Information Extraction and Retrieval from Digital Screenshots – Archiving in situ Media Behavior

Open Access
- Author:
- Chiatti, Agnese
- Graduate Program:
- Information Sciences and Technology
- Degree:
- Master of Science
- Document Type:
- Master Thesis
- Date of Defense:
- July 19, 2019
- Committee Members:
- Prasenjit Mitra, Thesis Advisor/Co-Advisor
Nilam Ram, Committee Member
Xiang Zhang, Committee Member - Keywords:
- information extraction
information retrieval
digital screenshots - Abstract:
- A significant proportion of individuals' daily activities is experienced through digital devices. Smartphones, specifically, have become one of the preferred interfaces for content consumption and social interaction. Identifying the content that appears on smartphone screens and the rapid switches in content over time is thus a crucial prerequisite to studying media behavior and the potential impacts of screen content on physical, psychological and social health and well-being. A need then arises, to effectively extract the content enclosed in digital screenshot and represent it in a machine-readable and efficiently retrievable form. Moreover, screenshot images can depict heterogeneous content and applications, making the a priori definition of adequate taxonomies a cumbersome task, even for humans. Privacy protection of the sensitive data captured on screens means the costs associated with manual annotation are large, as the effort cannot be crowd-sourced.
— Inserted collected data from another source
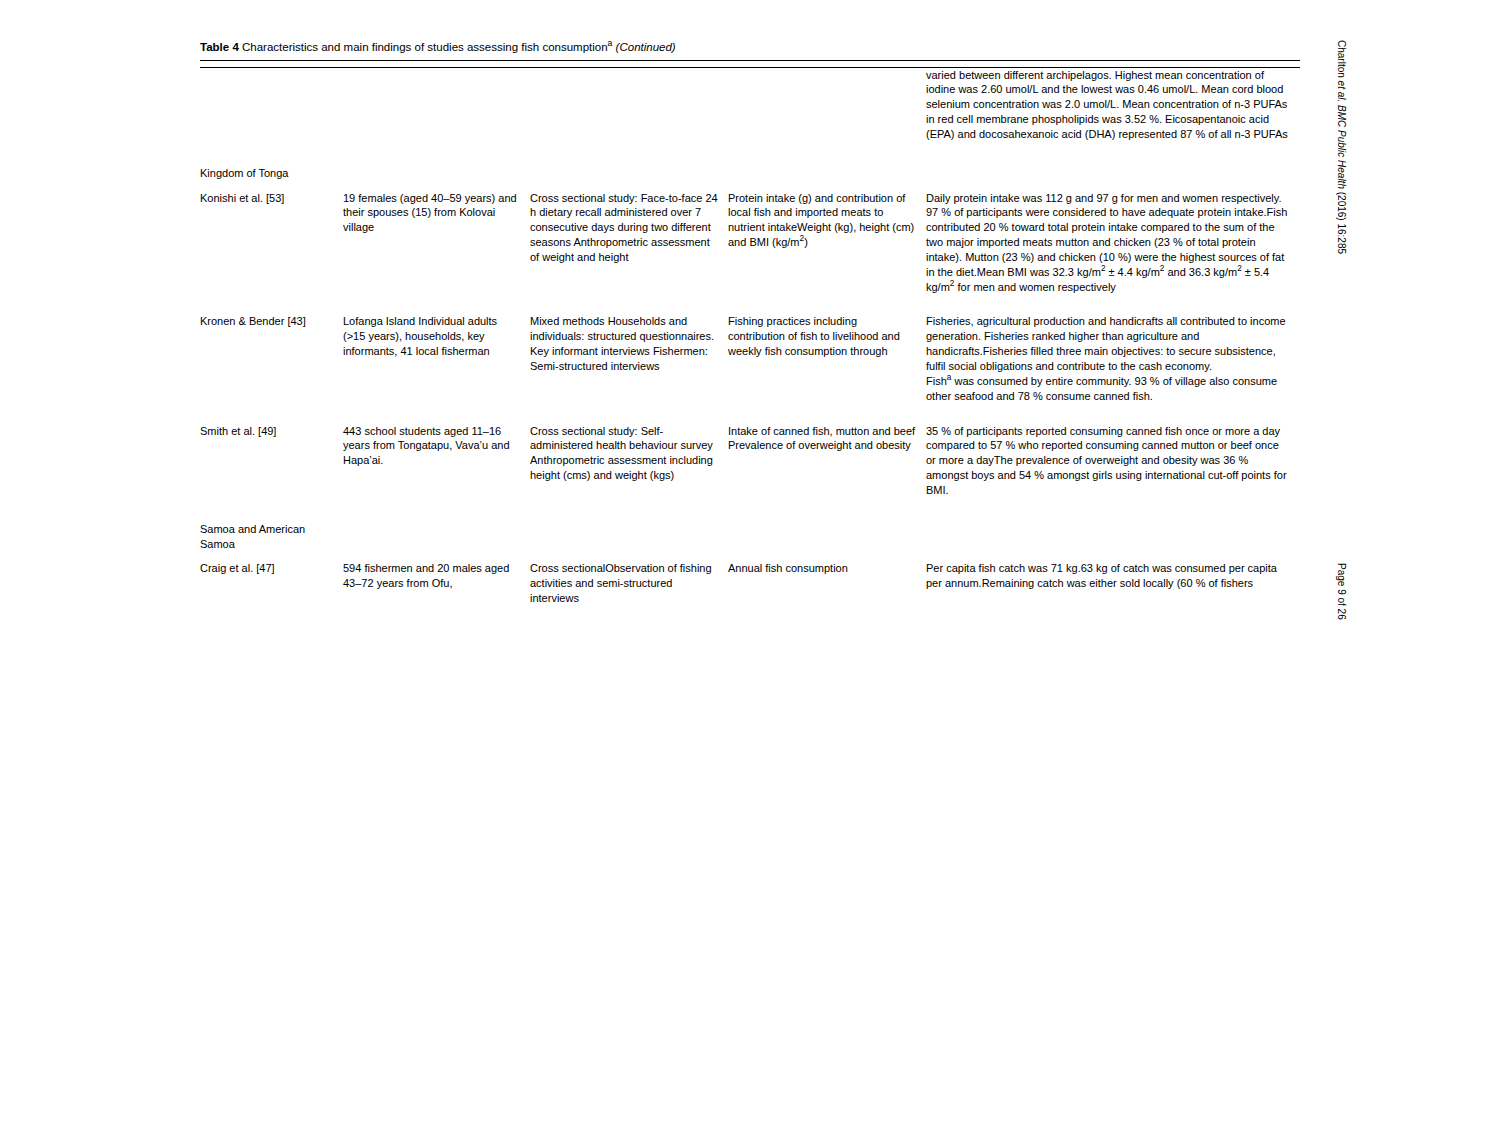Charlton et al. BMC Public Health (2016) 16:285
Page 9 of 26
Table 4 Characteristics and main findings of studies assessing fish consumptiona (Continued)
| | | | | varied between different archipelagos. Highest mean concentration of iodine was 2.60 umol/L and the lowest was 0.46 umol/L. Mean cord blood selenium concentration was 2.0 umol/L. Mean concentration of n-3 PUFAs in red cell membrane phospholipids was 3.52 %. Eicosapentanoic acid (EPA) and docosahexanoic acid (DHA) represented 87 % of all n-3 PUFAs |
| Kingdom of Tonga | | | | |
| Konishi et al. [53] | 19 females (aged 40–59 years) and their spouses (15) from Kolovai village | Cross sectional study: Face-to-face 24 h dietary recall administered over 7 consecutive days during two different seasons Anthropometric assessment of weight and height | Protein intake (g) and contribution of local fish and imported meats to nutrient intakeWeight (kg), height (cm) and BMI (kg/m 2 ) | Daily protein intake was 112 g and 97 g for men and women respectively. 97 % of participants were considered to have adequate protein intake.Fish contributed 20 % toward total protein intake compared to the sum of the two major imported meats mutton and chicken (23 % of total protein intake). Mutton (23 %) and chicken (10 %) were the highest sources of fat in the diet.Mean BMI was 32.3 kg/m 2 ± 4.4 kg/m 2 and 36.3 kg/m 2 ± 5.4 kg/m 2 for men and women respectively |
| Kronen & Bender [43] | Lofanga Island Individual adults (>15 years), households, key informants, 41 local fisherman | Mixed methods Households and individuals: structured questionnaires. Key informant interviews Fishermen: Semi-structured interviews | Fishing practices including contribution of fish to livelihood and weekly fish consumption through | Fisheries, agricultural production and handicrafts all contributed to income generation. Fisheries ranked higher than agriculture and handicrafts.Fisheries filled three main objectives: to secure subsistence, fulfil social obligations and contribute to the cash economy. Fish a was consumed by entire community. 93 % of village also consume other seafood and 78 % consume canned fish. |
| Smith et al. [49] | 443 school students aged 11–16 years from Tongatapu, Vava’u and Hapa’ai. | Cross sectional study: Self-administered health behaviour survey Anthropometric assessment including height (cms) and weight (kgs) | Intake of canned fish, mutton and beef Prevalence of overweight and obesity | 35 % of participants reported consuming canned fish once or more a day compared to 57 % who reported consuming canned mutton or beef once or more a dayThe prevalence of overweight and obesity was 36 % amongst boys and 54 % amongst girls using international cut-off points for BMI. |
| Samoa and American Samoa | | | | |
| Craig et al. [47] | 594 fishermen and 20 males aged 43–72 years from Ofu, | Cross sectionalObservation of fishing activities and semi-structured interviews | Annual fish consumption | Per capita fish catch was 71 kg.63 kg of catch was consumed per capita per annum.Remaining catch was either sold locally (60 % of fishers |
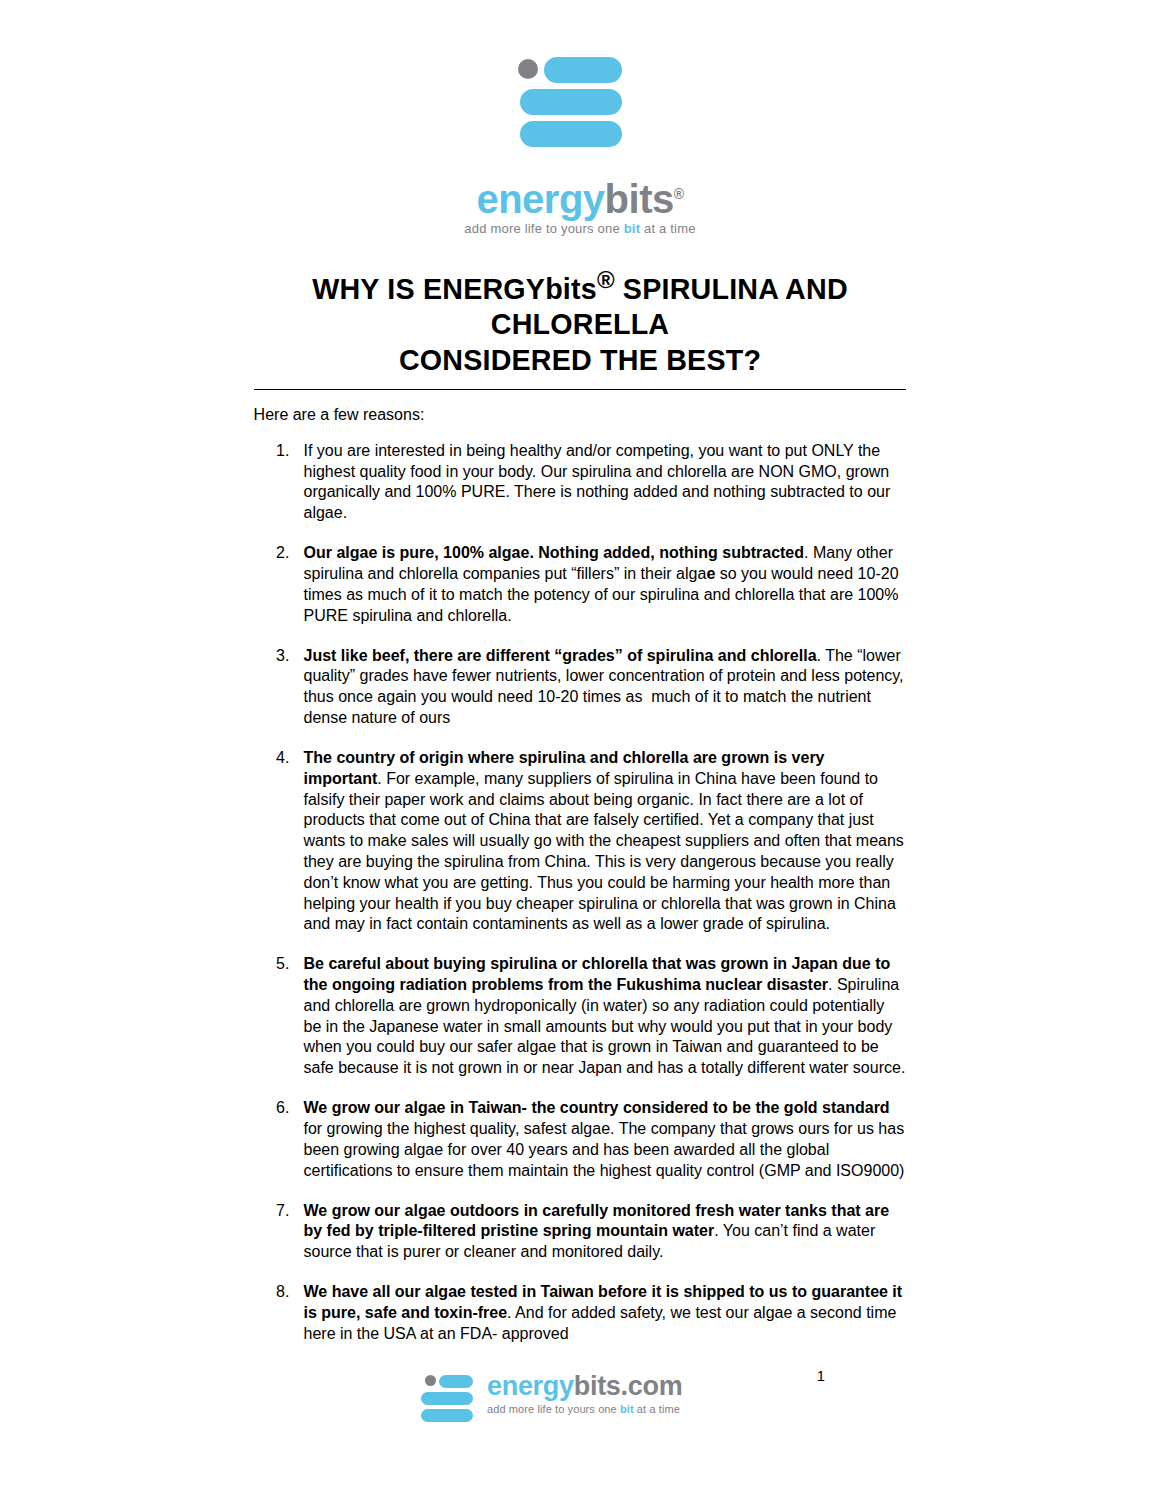energy bits®
add more life to yours one bit at a time
WHY IS ENERGYbits® SPIRULINA AND CHLORELLA
CONSIDERED THE BEST?
Here are a few reasons:
If you are interested in being healthy and/or competing, you want to put ONLY the highest quality food in your body. Our spirulina and chlorella are NON GMO, grown organically and 100% PURE. There is nothing added and nothing subtracted to our algae.
Our algae is pure, 100% algae. Nothing added, nothing subtracted. Many other spirulina and chlorella companies put “fillers” in their algae so you would need 10-20 times as much of it to match the potency of our spirulina and chlorella that are 100% PURE spirulina and chlorella.
Just like beef, there are different “grades” of spirulina and chlorella. The “lower quality” grades have fewer nutrients, lower concentration of protein and less potency, thus once again you would need 10-20 times as much of it to match the nutrient dense nature of ours
The country of origin where spirulina and chlorella are grown is very important. For example, many suppliers of spirulina in China have been found to falsify their paper work and claims about being organic. In fact there are a lot of products that come out of China that are falsely certified. Yet a company that just wants to make sales will usually go with the cheapest suppliers and often that means they are buying the spirulina from China. This is very dangerous because you really don’t know what you are getting. Thus you could be harming your health more than helping your health if you buy cheaper spirulina or chlorella that was grown in China and may in fact contain contaminents as well as a lower grade of spirulina.
Be careful about buying spirulina or chlorella that was grown in Japan due to the ongoing radiation problems from the Fukushima nuclear disaster. Spirulina and chlorella are grown hydroponically (in water) so any radiation could potentially be in the Japanese water in small amounts but why would you put that in your body when you could buy our safer algae that is grown in Taiwan and guaranteed to be safe because it is not grown in or near Japan and has a totally different water source.
We grow our algae in Taiwan- the country considered to be the gold standard for growing the highest quality, safest algae. The company that grows ours for us has been growing algae for over 40 years and has been awarded all the global certifications to ensure them maintain the highest quality control (GMP and ISO9000)
We grow our algae outdoors in carefully monitored fresh water tanks that are by fed by triple-filtered pristine spring mountain water. You can’t find a water source that is purer or cleaner and monitored daily.
We have all our algae tested in Taiwan before it is shipped to us to guarantee it is pure, safe and toxin-free. And for added safety, we test our algae a second time here in the USA at an FDA- approved
energy bits.com
add more life to yours one bit at a time
1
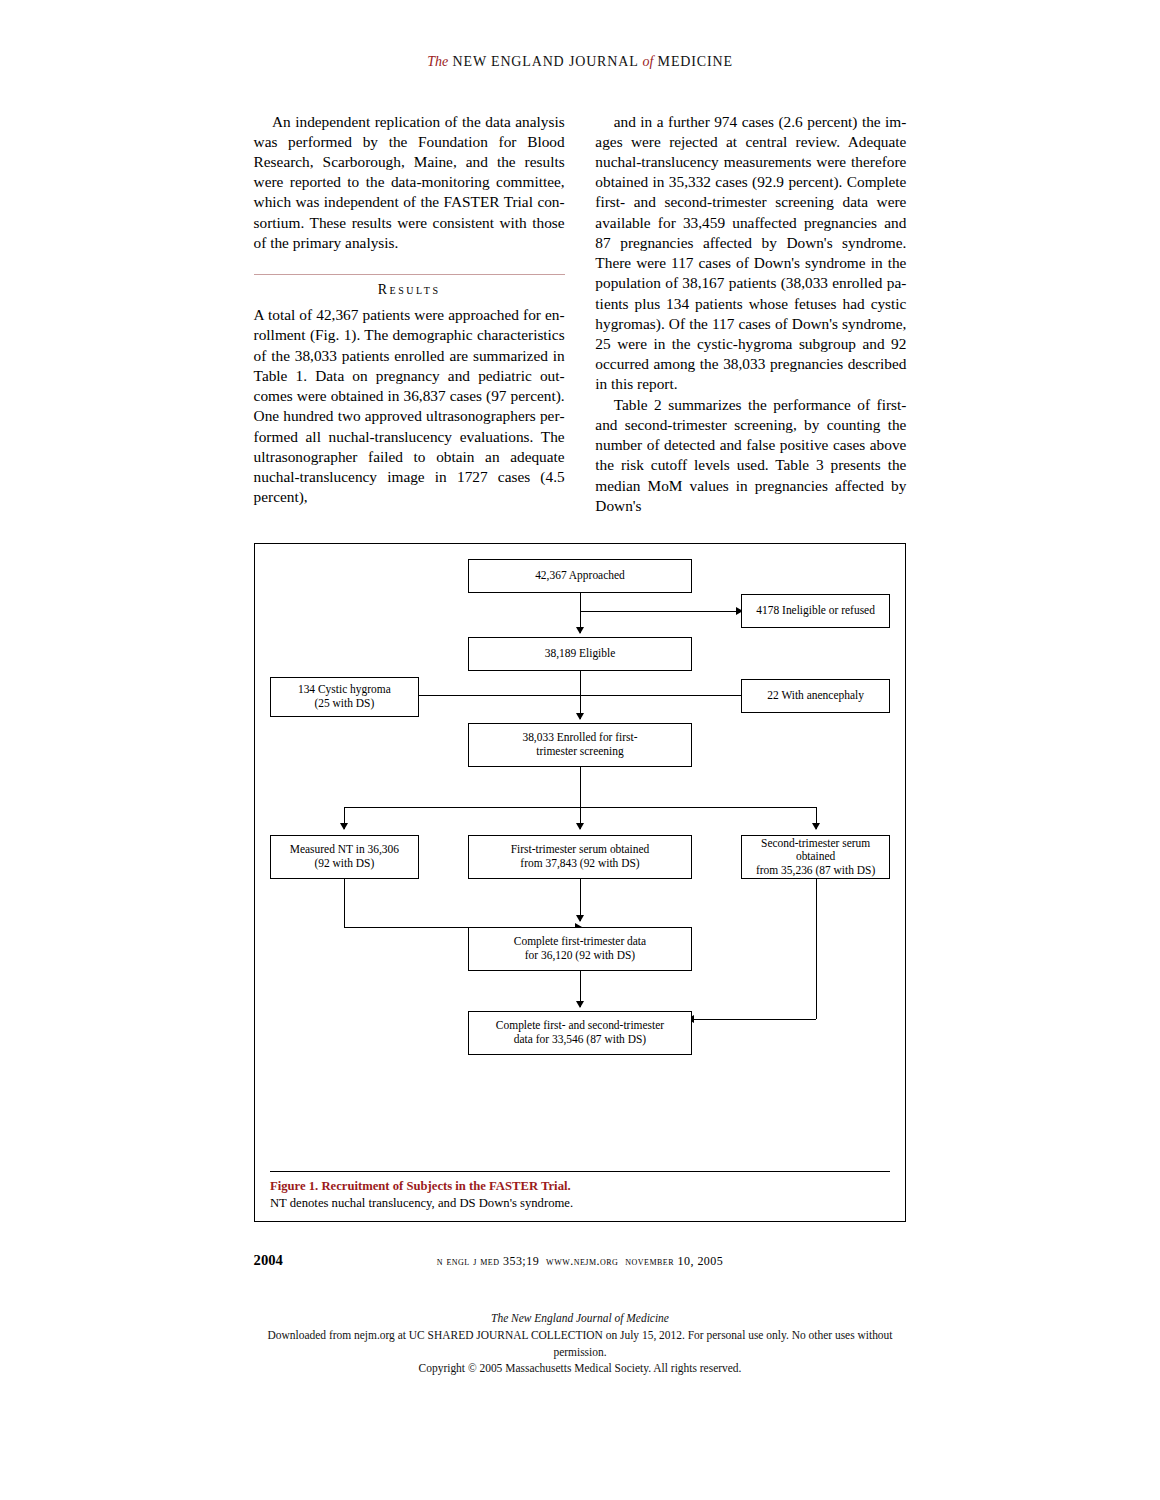The NEW ENGLAND JOURNAL of MEDICINE
An independent replication of the data analysis was performed by the Foundation for Blood Research, Scarborough, Maine, and the results were reported to the data-monitoring committee, which was independent of the FASTER Trial consortium. These results were consistent with those of the primary analysis.
Results
A total of 42,367 patients were approached for enrollment (Fig. 1). The demographic characteristics of the 38,033 patients enrolled are summarized in Table 1. Data on pregnancy and pediatric outcomes were obtained in 36,837 cases (97 percent). One hundred two approved ultrasonographers performed all nuchal-translucency evaluations. The ultrasonographer failed to obtain an adequate nuchal-translucency image in 1727 cases (4.5 percent),
and in a further 974 cases (2.6 percent) the images were rejected at central review. Adequate nuchal-translucency measurements were therefore obtained in 35,332 cases (92.9 percent). Complete first- and second-trimester screening data were available for 33,459 unaffected pregnancies and 87 pregnancies affected by Down's syndrome. There were 117 cases of Down's syndrome in the population of 38,167 patients (38,033 enrolled patients plus 134 patients whose fetuses had cystic hygromas). Of the 117 cases of Down's syndrome, 25 were in the cystic-hygroma subgroup and 92 occurred among the 38,033 pregnancies described in this report.
Table 2 summarizes the performance of first- and second-trimester screening, by counting the number of detected and false positive cases above the risk cutoff levels used. Table 3 presents the median MoM values in pregnancies affected by Down's
42,367 Approached
4178 Ineligible or refused
38,189 Eligible
134 Cystic hygroma
(25 with DS)
22 With anencephaly
38,033 Enrolled for first-
trimester screening
Measured NT in 36,306
(92 with DS)
First-trimester serum obtained
from 37,843 (92 with DS)
Second-trimester serum obtained
from 35,236 (87 with DS)
Complete first-trimester data
for 36,120 (92 with DS)
Complete first- and second-trimester
data for 33,546 (87 with DS)
Figure 1. Recruitment of Subjects in the FASTER Trial.
NT denotes nuchal translucency, and DS Down's syndrome.
2004
n engl j med 353;19 www.nejm.org november 10, 2005
The New England Journal of Medicine
Downloaded from nejm.org at UC SHARED JOURNAL COLLECTION on July 15, 2012. For personal use only. No other uses without permission.
Copyright © 2005 Massachusetts Medical Society. All rights reserved.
Thus, there is need to examine the utility of unsupervised and semi-supervised methods for classifying digital screenshot. This work introduces the implications of applying clustering on large screenshot sets when only a few labeled data points are available. We present an end-to-end framework implemented to: (i) extract text from digital screenshots, (ii) index the extracted text through Elasticsearch, (iii) store it a MongoDB collection of JSON documents, with their associated metadata, and (iv) classify the screenshot content through a combination of semi-supervised clustering and Active Learning.